Executives from consultancy firms and industry experts yesterday called for more deregulation and better government coordination to help boost the biotechnology sector.

Audrey Tseng (曾惠瑾), deputy chairwoman of PricewaterhouseCoopers (PwC) Taiwan, said that the government should lift restrictions on angel investors and facilitate tax exemptions for individual investors in biotechnology start-ups to match standards in Singapore.

Tseng told a forum organized by the government-funded Institute for Biotechnology and Medicine Industry (生技醫療產業策進會) that the proposed changes are not aimed at lowering tax obligations, but are to address investors’ concerns about prolonging the time in which tax credits can be claimed.

A precedent for tax credits for individual investors has been set in Singapore, she said, adding that the city-state is Taiwan’s main competitor in the region.

Tseng said that regulations should be eased so that funds can be reinvested in other ventures in the sector following an initial investment in a Taiwanese biotech firm by a foreign investor.

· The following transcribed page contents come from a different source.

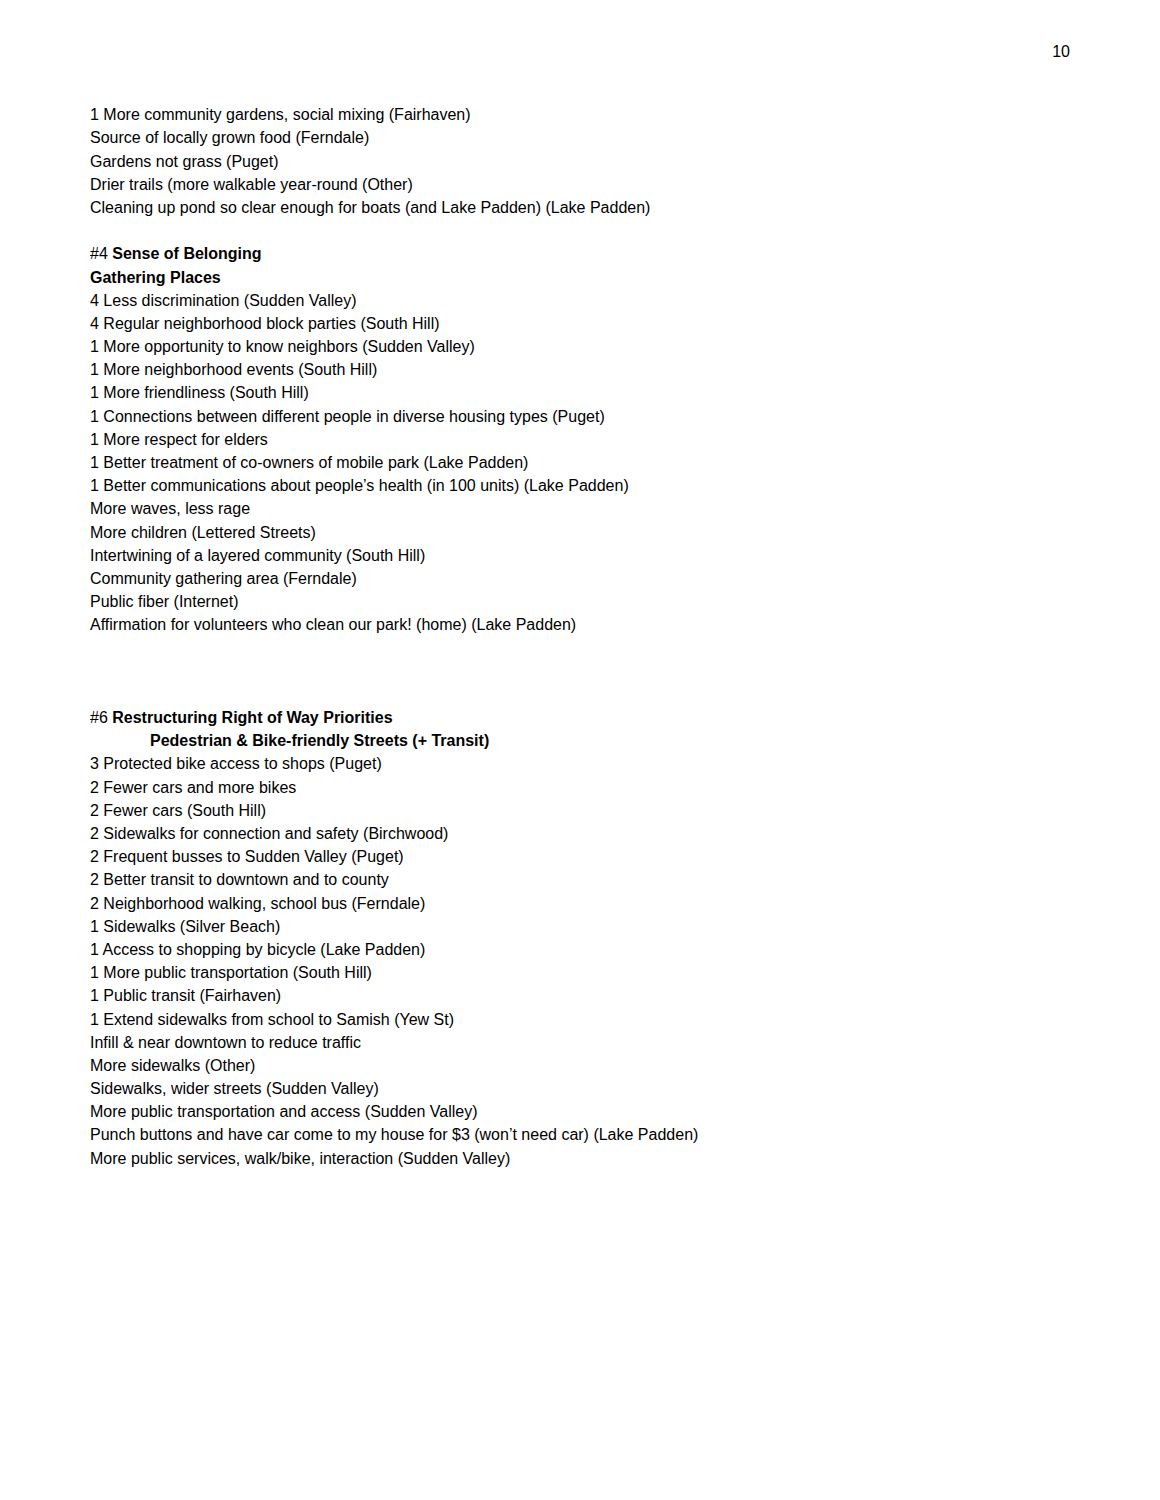10
1 More community gardens, social mixing (Fairhaven)
Source of locally grown food (Ferndale)
Gardens not grass (Puget)
Drier trails (more walkable year-round (Other)
Cleaning up pond so clear enough for boats (and Lake Padden) (Lake Padden)
#4 Sense of Belonging
Gathering Places
4 Less discrimination (Sudden Valley)
4 Regular neighborhood block parties (South Hill)
1 More opportunity to know neighbors (Sudden Valley)
1 More neighborhood events (South Hill)
1 More friendliness (South Hill)
1 Connections between different people in diverse housing types (Puget)
1 More respect for elders
1 Better treatment of co-owners of mobile park (Lake Padden)
1 Better communications about people’s health (in 100 units) (Lake Padden)
More waves, less rage
More children (Lettered Streets)
Intertwining of a layered community (South Hill)
Community gathering area (Ferndale)
Public fiber (Internet)
Affirmation for volunteers who clean our park! (home) (Lake Padden)
#6 Restructuring Right of Way Priorities
Pedestrian & Bike-friendly Streets (+ Transit)
3 Protected bike access to shops (Puget)
2 Fewer cars and more bikes
2 Fewer cars (South Hill)
2 Sidewalks for connection and safety (Birchwood)
2 Frequent busses to Sudden Valley (Puget)
2 Better transit to downtown and to county
2 Neighborhood walking, school bus (Ferndale)
1 Sidewalks (Silver Beach)
1 Access to shopping by bicycle (Lake Padden)
1 More public transportation (South Hill)
1 Public transit (Fairhaven)
1 Extend sidewalks from school to Samish (Yew St)
Infill & near downtown to reduce traffic
More sidewalks (Other)
Sidewalks, wider streets (Sudden Valley)
More public transportation and access (Sudden Valley)
Punch buttons and have car come to my house for $3 (won’t need car) (Lake Padden)
More public services, walk/bike, interaction (Sudden Valley)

“Taiwan does not have a comprehensive platform for foreign investors to gain FINI [foreign institutional investor] or QIB [qualified institutional buyer] designation from the government,” Tseng said.

She also urged the government to improve English-language information and resources to attract more foreign capital.

Overall communication and promotion could be achieved by holding more roadshows abroad for Taiwan’s “blue chip” biotechnology companies, Tseng said.

Taipei Veterans General Hospital physician Chen Tsen-wen (陳振文) said that the government should take the lead to help companies meet compliance standards in overseas markets as they expand, especially within the scope of the “new southbound policy.”